--- start of RECORD LIST ---

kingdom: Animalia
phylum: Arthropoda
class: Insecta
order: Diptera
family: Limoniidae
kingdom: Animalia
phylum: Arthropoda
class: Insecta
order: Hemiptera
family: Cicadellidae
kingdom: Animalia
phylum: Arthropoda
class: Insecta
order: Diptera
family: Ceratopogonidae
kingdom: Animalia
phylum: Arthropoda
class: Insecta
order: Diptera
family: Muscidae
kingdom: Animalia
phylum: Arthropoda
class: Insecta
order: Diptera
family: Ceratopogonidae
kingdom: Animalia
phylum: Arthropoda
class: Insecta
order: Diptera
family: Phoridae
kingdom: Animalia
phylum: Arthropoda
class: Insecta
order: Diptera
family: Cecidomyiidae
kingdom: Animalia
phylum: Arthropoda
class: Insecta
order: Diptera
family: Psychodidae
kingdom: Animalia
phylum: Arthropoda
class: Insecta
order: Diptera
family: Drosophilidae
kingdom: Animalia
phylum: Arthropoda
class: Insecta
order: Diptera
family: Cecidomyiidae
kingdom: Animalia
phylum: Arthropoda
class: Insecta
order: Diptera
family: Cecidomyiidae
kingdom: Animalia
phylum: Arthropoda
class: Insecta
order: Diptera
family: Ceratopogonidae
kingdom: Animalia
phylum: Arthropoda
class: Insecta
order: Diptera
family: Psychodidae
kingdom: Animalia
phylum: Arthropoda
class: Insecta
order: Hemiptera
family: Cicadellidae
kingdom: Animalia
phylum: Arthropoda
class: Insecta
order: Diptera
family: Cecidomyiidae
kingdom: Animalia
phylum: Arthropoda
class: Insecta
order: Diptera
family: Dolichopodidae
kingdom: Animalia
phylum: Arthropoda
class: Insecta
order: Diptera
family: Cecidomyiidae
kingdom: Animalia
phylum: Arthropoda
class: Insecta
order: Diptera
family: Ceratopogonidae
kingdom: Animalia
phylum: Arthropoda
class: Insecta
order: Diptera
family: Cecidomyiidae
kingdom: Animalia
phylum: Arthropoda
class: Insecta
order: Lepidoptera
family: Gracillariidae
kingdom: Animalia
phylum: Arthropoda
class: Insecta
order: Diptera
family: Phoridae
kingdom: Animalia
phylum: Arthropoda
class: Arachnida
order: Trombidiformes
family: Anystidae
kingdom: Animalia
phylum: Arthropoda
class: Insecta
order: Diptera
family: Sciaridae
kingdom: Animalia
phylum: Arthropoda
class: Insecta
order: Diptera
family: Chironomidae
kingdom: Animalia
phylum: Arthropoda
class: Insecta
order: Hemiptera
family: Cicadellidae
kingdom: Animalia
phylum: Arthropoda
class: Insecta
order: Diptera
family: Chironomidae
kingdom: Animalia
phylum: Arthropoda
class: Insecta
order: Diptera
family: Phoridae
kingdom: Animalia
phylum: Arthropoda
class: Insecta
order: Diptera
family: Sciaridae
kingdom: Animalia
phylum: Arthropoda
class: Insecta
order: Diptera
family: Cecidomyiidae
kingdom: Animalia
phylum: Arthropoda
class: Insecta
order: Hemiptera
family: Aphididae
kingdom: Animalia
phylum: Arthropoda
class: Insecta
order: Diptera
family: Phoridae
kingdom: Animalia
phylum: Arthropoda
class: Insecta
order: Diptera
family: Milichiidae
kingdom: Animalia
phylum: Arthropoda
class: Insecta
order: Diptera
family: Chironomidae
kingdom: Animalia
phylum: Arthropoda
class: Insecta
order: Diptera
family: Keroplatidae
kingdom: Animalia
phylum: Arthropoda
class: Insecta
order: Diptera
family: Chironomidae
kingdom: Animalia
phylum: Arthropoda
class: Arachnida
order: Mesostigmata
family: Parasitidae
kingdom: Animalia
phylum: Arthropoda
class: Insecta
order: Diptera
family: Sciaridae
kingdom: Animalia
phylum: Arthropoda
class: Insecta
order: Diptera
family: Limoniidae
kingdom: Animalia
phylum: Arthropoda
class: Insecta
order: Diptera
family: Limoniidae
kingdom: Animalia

--- end of RECORD LIST ---

**DIRECTIONS**
Return every naming line from all of the records above, word for word and in the same order.

**ANSWER TO THE TASK**
kingdom: Animalia
phylum: Arthropoda
class: Insecta
order: Diptera
family: Limoniidae
kingdom: Animalia
phylum: Arthropoda
class: Insecta
order: Hemiptera
family: Cicadellidae
kingdom: Animalia
phylum: Arthropoda
class: Insecta
order: Diptera
family: Ceratopogonidae
kingdom: Animalia
phylum: Arthropoda
class: Insecta
order: Diptera
family: Muscidae
kingdom: Animalia
phylum: Arthropoda
class: Insecta
order: Diptera
family: Ceratopogonidae
kingdom: Animalia
phylum: Arthropoda
class: Insecta
order: Diptera
family: Phoridae
kingdom: Animalia
phylum: Arthropoda
class: Insecta
order: Diptera
family: Cecidomyiidae
kingdom: Animalia
phylum: Arthropoda
class: Insecta
order: Diptera
family: Psychodidae
kingdom: Animalia
phylum: Arthropoda
class: Insecta
order: Diptera
family: Drosophilidae
kingdom: Animalia
phylum: Arthropoda
class: Insecta
order: Diptera
family: Cecidomyiidae
kingdom: Animalia
phylum: Arthropoda
class: Insecta
order: Diptera
family: Cecidomyiidae
kingdom: Animalia
phylum: Arthropoda
class: Insecta
order: Diptera
family: Ceratopogonidae
kingdom: Animalia
phylum: Arthropoda
class: Insecta
order: Diptera
family: Psychodidae
kingdom: Animalia
phylum: Arthropoda
class: Insecta
order: Hemiptera
family: Cicadellidae
kingdom: Animalia
phylum: Arthropoda
class: Insecta
order: Diptera
family: Cecidomyiidae
kingdom: Animalia
phylum: Arthropoda
class: Insecta
order: Diptera
family: Dolichopodidae
kingdom: Animalia
phylum: Arthropoda
class: Insecta
order: Diptera
family: Cecidomyiidae
kingdom: Animalia
phylum: Arthropoda
class: Insecta
order: Diptera
family: Ceratopogonidae
kingdom: Animalia
phylum: Arthropoda
class: Insecta
order: Diptera
family: Cecidomyiidae
kingdom: Animalia
phylum: Arthropoda
class: Insecta
order: Lepidoptera
family: Gracillariidae
kingdom: Animalia
phylum: Arthropoda
class: Insecta
order: Diptera
family: Phoridae
kingdom: Animalia
phylum: Arthropoda
class: Arachnida
order: Trombidiformes
family: Anystidae
kingdom: Animalia
phylum: Arthropoda
class: Insecta
order: Diptera
family: Sciaridae
kingdom: Animalia
phylum: Arthropoda
class: Insecta
order: Diptera
family: Chironomidae
kingdom: Animalia
phylum: Arthropoda
class: Insecta
order: Hemiptera
family: Cicadellidae
kingdom: Animalia
phylum: Arthropoda
class: Insecta
order: Diptera
family: Chironomidae
kingdom: Animalia
phylum: Arthropoda
class: Insecta
order: Diptera
family: Phoridae
kingdom: Animalia
phylum: Arthropoda
class: Insecta
order: Diptera
family: Sciaridae
kingdom: Animalia
phylum: Arthropoda
class: Insecta
order: Diptera
family: Cecidomyiidae
kingdom: Animalia
phylum: Arthropoda
class: Insecta
order: Hemiptera
family: Aphididae
kingdom: Animalia
phylum: Arthropoda
class: Insecta
order: Diptera
family: Phoridae
kingdom: Animalia
phylum: Arthropoda
class: Insecta
order: Diptera
family: Milichiidae
kingdom: Animalia
phylum: Arthropoda
class: Insecta
order: Diptera
family: Chironomidae
kingdom: Animalia
phylum: Arthropoda
class: Insecta
order: Diptera
family: Keroplatidae
kingdom: Animalia
phylum: Arthropoda
class: Insecta
order: Diptera
family: Chironomidae
kingdom: Animalia
phylum: Arthropoda
class: Arachnida
order: Mesostigmata
family: Parasitidae
kingdom: Animalia
phylum: Arthropoda
class: Insecta
order: Diptera
family: Sciaridae
kingdom: Animalia
phylum: Arthropoda
class: Insecta
order: Diptera
family: Limoniidae
kingdom: Animalia
phylum: Arthropoda
class: Insecta
order: Diptera
family: Limoniidae
kingdom: Animalia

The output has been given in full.